Saved entries:
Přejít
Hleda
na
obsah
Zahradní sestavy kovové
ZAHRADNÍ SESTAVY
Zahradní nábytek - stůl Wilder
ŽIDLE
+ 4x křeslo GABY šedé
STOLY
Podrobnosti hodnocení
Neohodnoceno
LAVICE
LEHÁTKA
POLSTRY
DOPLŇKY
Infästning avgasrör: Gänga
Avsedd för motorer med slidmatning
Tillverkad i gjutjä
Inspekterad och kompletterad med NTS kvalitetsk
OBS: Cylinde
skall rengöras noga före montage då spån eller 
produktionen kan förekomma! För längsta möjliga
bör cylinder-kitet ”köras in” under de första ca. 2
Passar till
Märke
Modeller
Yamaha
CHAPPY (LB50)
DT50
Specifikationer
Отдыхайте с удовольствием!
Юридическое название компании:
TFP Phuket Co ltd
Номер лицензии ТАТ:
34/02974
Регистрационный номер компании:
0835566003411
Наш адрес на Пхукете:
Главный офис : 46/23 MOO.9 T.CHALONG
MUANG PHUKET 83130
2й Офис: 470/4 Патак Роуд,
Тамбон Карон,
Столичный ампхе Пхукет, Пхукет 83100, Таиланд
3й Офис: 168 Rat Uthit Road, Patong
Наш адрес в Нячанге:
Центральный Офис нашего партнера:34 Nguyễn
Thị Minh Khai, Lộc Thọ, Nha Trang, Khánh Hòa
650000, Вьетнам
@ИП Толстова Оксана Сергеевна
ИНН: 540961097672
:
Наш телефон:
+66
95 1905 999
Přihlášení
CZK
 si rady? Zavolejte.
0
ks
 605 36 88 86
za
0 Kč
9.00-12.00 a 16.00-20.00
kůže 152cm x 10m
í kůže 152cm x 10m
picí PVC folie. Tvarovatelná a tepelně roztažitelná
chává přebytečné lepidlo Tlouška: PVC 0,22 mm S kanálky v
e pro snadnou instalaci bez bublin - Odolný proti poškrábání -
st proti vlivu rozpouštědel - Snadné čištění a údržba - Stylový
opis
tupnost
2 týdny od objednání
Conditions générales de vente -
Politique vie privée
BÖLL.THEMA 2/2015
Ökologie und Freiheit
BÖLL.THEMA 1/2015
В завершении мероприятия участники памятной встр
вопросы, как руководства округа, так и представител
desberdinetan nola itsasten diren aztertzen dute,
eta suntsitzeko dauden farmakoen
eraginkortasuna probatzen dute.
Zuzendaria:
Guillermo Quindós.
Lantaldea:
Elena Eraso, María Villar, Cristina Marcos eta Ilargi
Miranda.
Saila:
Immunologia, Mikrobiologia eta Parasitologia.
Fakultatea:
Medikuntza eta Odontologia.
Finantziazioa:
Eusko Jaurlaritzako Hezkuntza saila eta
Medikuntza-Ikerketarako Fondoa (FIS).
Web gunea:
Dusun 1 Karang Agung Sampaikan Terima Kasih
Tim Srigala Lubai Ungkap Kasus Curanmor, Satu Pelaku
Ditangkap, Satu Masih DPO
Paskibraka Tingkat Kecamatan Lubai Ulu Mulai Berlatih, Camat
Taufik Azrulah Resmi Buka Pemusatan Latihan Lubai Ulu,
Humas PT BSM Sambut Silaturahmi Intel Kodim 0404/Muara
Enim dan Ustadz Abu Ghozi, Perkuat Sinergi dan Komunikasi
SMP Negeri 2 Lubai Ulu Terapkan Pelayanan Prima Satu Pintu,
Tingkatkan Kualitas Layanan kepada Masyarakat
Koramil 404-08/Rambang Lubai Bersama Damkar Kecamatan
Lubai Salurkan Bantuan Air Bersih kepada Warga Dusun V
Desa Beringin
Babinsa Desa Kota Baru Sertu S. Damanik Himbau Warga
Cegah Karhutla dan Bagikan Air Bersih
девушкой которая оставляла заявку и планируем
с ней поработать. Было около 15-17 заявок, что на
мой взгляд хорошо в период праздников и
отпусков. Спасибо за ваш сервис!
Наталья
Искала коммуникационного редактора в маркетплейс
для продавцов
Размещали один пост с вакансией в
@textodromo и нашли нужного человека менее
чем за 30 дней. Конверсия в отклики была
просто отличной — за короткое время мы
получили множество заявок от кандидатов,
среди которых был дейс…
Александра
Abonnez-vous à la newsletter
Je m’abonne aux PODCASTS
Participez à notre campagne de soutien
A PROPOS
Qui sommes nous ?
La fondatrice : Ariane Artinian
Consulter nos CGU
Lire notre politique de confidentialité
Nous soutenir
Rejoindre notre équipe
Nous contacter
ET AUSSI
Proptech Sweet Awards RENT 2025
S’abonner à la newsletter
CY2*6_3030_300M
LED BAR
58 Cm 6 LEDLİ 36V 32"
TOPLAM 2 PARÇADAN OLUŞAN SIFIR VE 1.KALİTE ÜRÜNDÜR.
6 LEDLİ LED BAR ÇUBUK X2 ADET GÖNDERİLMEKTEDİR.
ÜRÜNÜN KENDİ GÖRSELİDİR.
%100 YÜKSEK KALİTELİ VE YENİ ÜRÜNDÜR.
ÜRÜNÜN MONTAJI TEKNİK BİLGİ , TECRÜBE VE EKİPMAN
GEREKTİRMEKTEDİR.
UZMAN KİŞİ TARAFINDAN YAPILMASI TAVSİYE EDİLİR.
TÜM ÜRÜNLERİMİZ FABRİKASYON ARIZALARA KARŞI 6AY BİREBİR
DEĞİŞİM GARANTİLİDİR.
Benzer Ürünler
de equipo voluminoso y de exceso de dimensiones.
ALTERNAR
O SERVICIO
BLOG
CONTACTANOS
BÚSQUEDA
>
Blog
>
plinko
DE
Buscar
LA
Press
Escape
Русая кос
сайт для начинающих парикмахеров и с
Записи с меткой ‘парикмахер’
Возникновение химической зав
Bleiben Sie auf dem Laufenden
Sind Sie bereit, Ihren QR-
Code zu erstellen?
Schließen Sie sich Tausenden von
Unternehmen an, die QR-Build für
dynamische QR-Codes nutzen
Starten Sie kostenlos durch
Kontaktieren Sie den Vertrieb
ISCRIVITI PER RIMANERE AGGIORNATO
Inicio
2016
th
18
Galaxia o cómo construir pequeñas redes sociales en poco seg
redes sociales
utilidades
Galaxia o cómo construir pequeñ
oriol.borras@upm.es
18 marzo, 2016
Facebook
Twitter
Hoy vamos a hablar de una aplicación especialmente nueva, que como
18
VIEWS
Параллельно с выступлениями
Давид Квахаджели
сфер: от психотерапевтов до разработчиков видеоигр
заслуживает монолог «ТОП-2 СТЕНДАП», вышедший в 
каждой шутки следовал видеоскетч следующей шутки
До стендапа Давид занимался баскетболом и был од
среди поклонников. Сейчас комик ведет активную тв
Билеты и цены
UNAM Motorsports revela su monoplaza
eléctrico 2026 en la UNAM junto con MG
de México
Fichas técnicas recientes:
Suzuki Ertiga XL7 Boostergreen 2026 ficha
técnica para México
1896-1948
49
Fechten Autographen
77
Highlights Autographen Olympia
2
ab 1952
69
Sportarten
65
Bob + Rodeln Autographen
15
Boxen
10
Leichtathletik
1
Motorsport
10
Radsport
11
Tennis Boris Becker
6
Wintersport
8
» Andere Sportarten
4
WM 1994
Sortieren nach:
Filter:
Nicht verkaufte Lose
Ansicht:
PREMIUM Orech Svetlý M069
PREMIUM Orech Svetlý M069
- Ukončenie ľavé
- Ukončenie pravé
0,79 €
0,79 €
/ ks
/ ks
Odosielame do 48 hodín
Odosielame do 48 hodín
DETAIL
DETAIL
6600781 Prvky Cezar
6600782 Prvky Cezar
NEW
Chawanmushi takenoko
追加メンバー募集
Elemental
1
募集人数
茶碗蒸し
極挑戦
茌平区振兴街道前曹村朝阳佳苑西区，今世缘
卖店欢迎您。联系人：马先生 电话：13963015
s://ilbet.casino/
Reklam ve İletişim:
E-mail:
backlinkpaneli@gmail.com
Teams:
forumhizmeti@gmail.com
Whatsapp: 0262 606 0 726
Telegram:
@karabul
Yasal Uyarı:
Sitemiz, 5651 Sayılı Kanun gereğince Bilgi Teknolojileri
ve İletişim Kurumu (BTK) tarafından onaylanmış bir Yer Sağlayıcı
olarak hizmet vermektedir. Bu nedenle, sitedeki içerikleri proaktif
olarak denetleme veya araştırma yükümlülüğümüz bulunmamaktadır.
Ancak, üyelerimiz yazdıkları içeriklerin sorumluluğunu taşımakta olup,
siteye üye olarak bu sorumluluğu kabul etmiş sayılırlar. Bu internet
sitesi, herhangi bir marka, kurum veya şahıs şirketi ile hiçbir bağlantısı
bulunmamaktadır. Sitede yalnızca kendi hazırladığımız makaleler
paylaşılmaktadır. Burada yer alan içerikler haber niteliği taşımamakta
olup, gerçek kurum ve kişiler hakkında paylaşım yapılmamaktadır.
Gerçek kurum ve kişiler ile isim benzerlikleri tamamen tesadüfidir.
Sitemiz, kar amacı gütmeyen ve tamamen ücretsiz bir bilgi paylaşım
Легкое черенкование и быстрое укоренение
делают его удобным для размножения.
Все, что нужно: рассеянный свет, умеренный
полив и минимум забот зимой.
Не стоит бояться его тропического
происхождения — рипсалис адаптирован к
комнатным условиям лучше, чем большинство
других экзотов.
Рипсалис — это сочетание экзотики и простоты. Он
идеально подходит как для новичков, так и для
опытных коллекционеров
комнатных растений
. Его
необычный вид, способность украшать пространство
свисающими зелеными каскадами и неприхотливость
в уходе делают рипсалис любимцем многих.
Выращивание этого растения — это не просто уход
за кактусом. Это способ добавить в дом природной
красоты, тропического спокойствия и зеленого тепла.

EXERCISE BRIEF: Rewrite the lines from the start of the records through the line containing "Conditions générales de" as a JSON list of strings, one string per line, leaving out any blank lines.

EXERCISE ANSWER:
[
  "Přejít",
  "Hleda",
  "na",
  "obsah",
  "Zahradní sestavy kovové",
  "ZAHRADNÍ SESTAVY",
  "Zahradní nábytek - stůl Wilder",
  "ŽIDLE",
  "+ 4x křeslo GABY šedé",
  "STOLY",
  "Podrobnosti hodnocení",
  "Neohodnoceno",
  "LAVICE",
  "LEHÁTKA",
  "POLSTRY",
  "DOPLŇKY",
  "Infästning avgasrör: Gänga",
  "Avsedd för motorer med slidmatning",
  "Tillverkad i gjutjä",
  "Inspekterad och kompletterad med NTS kvalitetsk",
  "OBS: Cylinde",
  "skall rengöras noga före montage då spån eller ",
  "produktionen kan förekomma! För längsta möjliga",
  "bör cylinder-kitet ”köras in” under de första ca. 2",
  "Passar till",
  "Märke",
  "Modeller",
  "Yamaha",
  "CHAPPY (LB50)",
  "DT50",
  "Specifikationer",
  "Отдыхайте с удовольствием!",
  "Юридическое название компании:",
  "TFP Phuket Co ltd",
  "Номер лицензии ТАТ:",
  "34/02974",
  "Регистрационный номер компании:",
  "0835566003411",
  "Наш адрес на Пхукете:",
  "Главный офис : 46/23 MOO.9 T.CHALONG",
  "MUANG PHUKET 83130",
  "2й Офис: 470/4 Патак Роуд,",
  "Тамбон Карон,",
  "Столичный ампхе Пхукет, Пхукет 83100, Таиланд",
  "3й Офис: 168 Rat Uthit Road, Patong",
  "Наш адрес в Нячанге:",
  "Центральный Офис нашего партнера:34 Nguyễn",
  "Thị Minh Khai, Lộc Thọ, Nha Trang, Khánh Hòa",
  "650000, Вьетнам",
  "@ИП Толстова Оксана Сергеевна",
  "ИНН: 540961097672",
  ":",
  "Наш телефон:",
  "+66",
  "95 1905 999",
  "Přihlášení",
  "CZK",
  " si rady? Zavolejte.",
  "0",
  "ks",
  " 605 36 88 86",
  "za",
  "0 Kč",
  "9.00-12.00 a 16.00-20.00",
  "kůže 152cm x 10m",
  "í kůže 152cm x 10m",
  "picí PVC folie. Tvarovatelná a tepelně roztažitelná",
  "chává přebytečné lepidlo Tlouška: PVC 0,22 mm S kanálky v",
  "e pro snadnou instalaci bez bublin - Odolný proti poškrábání -",
  "st proti vlivu rozpouštědel - Snadné čištění a údržba - Stylový",
  "opis",
  "tupnost",
  "2 týdny od objednání",
  "Conditions générales de vente -"
]